# Toeplitz Matrix
A matrix is Toeplitz if every diagonal from top-left to bottom-right has the same element.
For instance, the following matrix is Toeplitz:
$$
\begin{bmatrix}
1 & 2 & 3 & 4 \\
5 & 1 & 2 & 3 \\
9 & 5 & 1 & 2
\end{bmatrix}
$$
A square matrix is Toeplitz if and only if each of its $n-1$ diagonals is constant.
So a general 4x4 matrix looks like this:
$$
\begin{bmatrix}
a & b & c & d \\
e & a & b & c \\
f & e & a & b \\
g & f & e & a
\end{bmatrix}
$$

### Why we care about Toeplitz matrix?
Toeplitz Ststem $Tx = b$ is more efficient to solve than general system $Ax = b$.

# Block encoding
Block encoding is a technique that:
$$
\begin{align}
\forall A \in \mathbb{C}^{2^n \times 2^n}, \exists U \in \mathbb{C}^{2^{n+m} \times 2^{n+m}} \text{ s.t. }\\
(<0|^{\otimes 2^m} \otimes A I^{\otimes 2^n})U(|0>^{\otimes 2^m} \otimes I^{\otimes 2^n}) = \alpha A
\end{align}
$$
and 
$$
U=
\begin{bmatrix}
\frac{A}{\alpha} & * \\
* & *
\end{bmatrix}
$$


## 1. Constructing Toeplitz matrix based on banded, circulant matrix
The general Toeplitz matrix can be eaxpanded as
$$
\begin{bmatrix}
a & b & c & d & 0 & g & f & e \\
e & a & b & c & d & 0 & g & f \\
f & e & a & b & c & d & 0 & g \\
g & f & e & a & b & c & d & 0 \\
0 & g & f & e & a & b & c & d \\
d & 0 & g & f & e & a & b & c \\
c & d & 0 & g & f & e & a & b \\
b & c & d & 0 & g & f & e & a
\end{bmatrix}
$$
So we can use 7-banded matrix to block encode the Toeplitz matrix.
More generally, For a Toeplitz matrix of size $2^n \times 2^n$, we can use put it into a $2^{n+1} \times 2^{n+1}$ matrix with 2^{n+1}-1 banded matrix.
so the final cost of ancilla qubit is approximately $log( 2^{n+1}) + 1 = n+2$.

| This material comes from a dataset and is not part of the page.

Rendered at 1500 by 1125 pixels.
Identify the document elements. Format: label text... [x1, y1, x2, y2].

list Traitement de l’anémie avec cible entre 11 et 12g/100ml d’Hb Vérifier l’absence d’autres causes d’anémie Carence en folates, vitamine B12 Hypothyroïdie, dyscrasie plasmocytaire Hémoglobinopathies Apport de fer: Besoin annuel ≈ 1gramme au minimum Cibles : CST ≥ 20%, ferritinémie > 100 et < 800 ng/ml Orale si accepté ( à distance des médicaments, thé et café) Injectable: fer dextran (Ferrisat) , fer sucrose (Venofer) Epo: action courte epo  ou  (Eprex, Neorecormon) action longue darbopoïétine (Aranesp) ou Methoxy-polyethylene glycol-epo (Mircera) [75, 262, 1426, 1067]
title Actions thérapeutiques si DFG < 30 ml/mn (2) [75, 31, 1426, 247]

Let's take a = 1, b = 2, c = 3, d = 4, e = 5, f = 6, g = 7 as an example.

### 1.1 Constructing banded matrix
We need a banded matrix of shift 0, 1, 3, 4, -1, -2, -3.

In [101]:
from qiskit import QuantumCircuit, QuantumRegister, ClassicalRegister
from qiskit.circuit.library import XGate
from qiskit.quantum_info import Operator
import qiskit.visualization as qv
Add_1_circuit = QuantumCircuit(3)
Add_1_circuit.ccx(0, 1, 2)
Add_1_circuit.cx(0, 1)
Add_1_circuit.x(0)
qv.circuit_drawer(Add_1_circuit)
print(Add_1_circuit)
Add_1 = Add_1_circuit.to_gate(label='Add_1')

Minus_1_circuit = QuantumCircuit(3)
Minus_1_circuit.x(0)
Minus_1_circuit.x(1)
Minus_1_circuit.ccx(0, 1, 2)
Minus_1_circuit.x(1)
Minus_1_circuit.cx(0, 1)
qv.circuit_drawer(Minus_1_circuit)
print(Minus_1_circuit)
Minus_1 = Minus_1_circuit.to_gate(label='Minus_1')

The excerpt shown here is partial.